Where in the records does the word "none" appear? Copy each line that holds it.

[Records shown Boundary: Start]

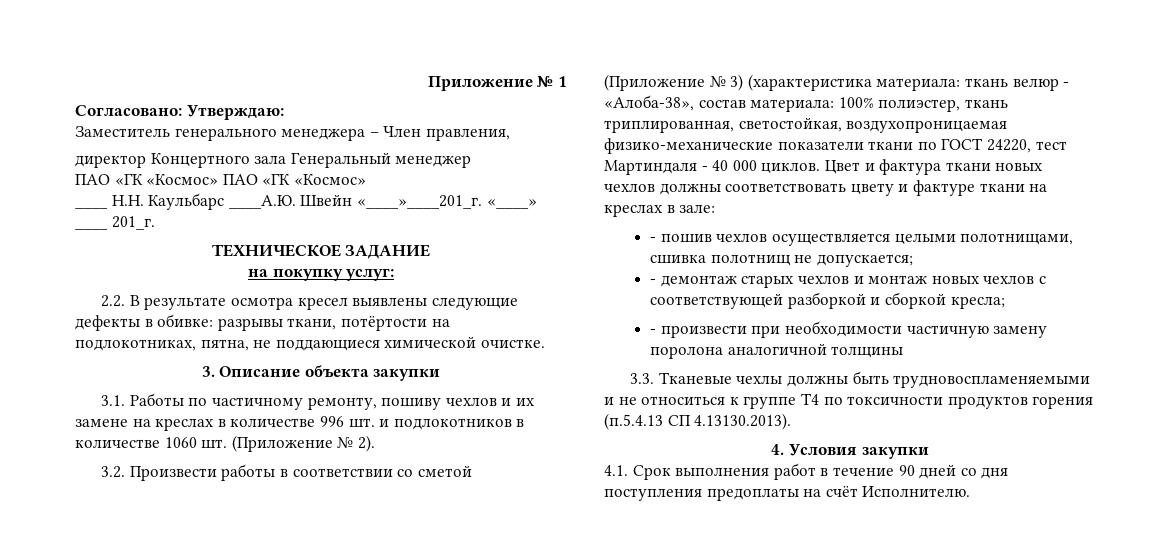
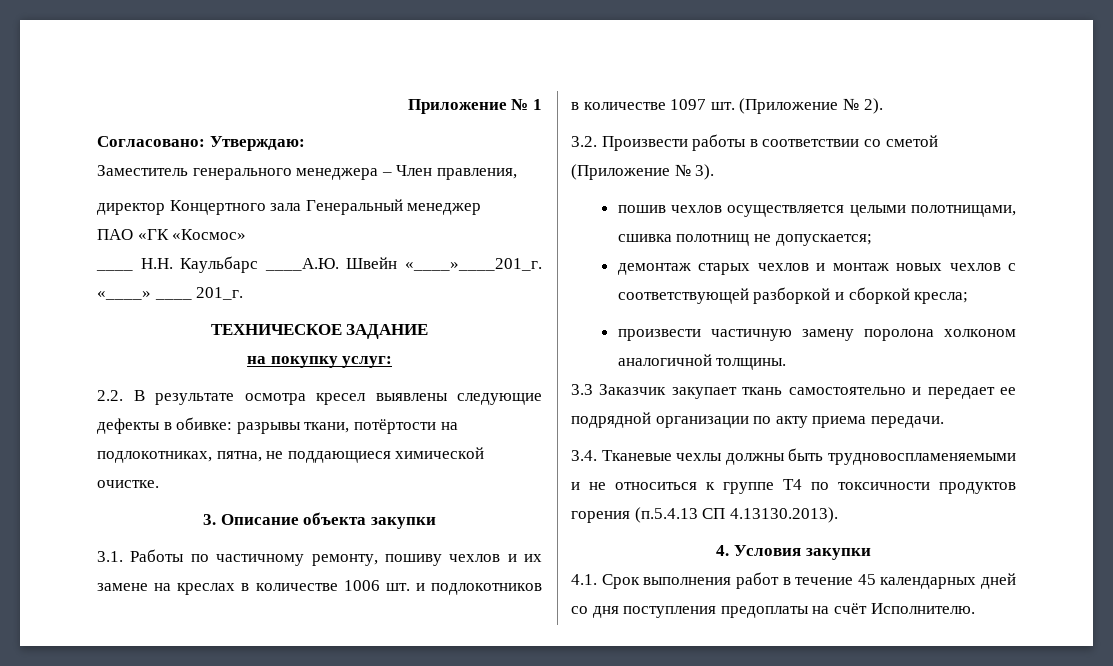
[222,173,366,185] ПАО «ГК «Космос» -> (247, 234) none
[319,416,344,427] 996 -> [343,580,380,591] 1006
[164,437,197,448] 1060 -> [670,99,707,110] 1097
[730,74,1070,91] [604,95,1008,112] [604,117,1008,133] [604,138,1067,154] [604,159,1044,175] [604,180,1048,196] [604,204,716,217] [650,237,657,242] 3) (характеристика материала: ткань велюр - «Алоба-38», состав материала: 100% полиэстер, ткань триплированная, светостойкая, воздухопроницаемая физико-механические показатели ткани по ГОСТ 24220, тест Мартиндаля - 40 000 циклов. Цвет и фактура ткани новых чехлов должны соответствовать цвету и фактуре ткани на креслах в зале: // - -> [695,164,715,180] 3). //
[650,279,657,284] - -> (872, 240) none
[650,321,1048,338] [650,343,904,359] [630,373,655,384] - произвести при необходимости частичную замену поролона аналогичной толщины // 3.3. -> [617,329,1016,341] [617,354,787,370] [571,384,1016,399] [571,412,944,428] [571,450,597,461] произвести частичную замену поролона холконом аналогичной толщины. // 3.3 Заказчик закупает ткань самостоятельно и передает ее подрядной организации по акту приема передачи. // 3.4.
[898,465,915,476] 90 -> [857,574,977,589] 45 календарных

[Records shown Boundary: End]

▸ Response below:
[222,173,366,185] ПАО «ГК «Космос» -> (247, 234) none
[650,279,657,284] - -> (872, 240) none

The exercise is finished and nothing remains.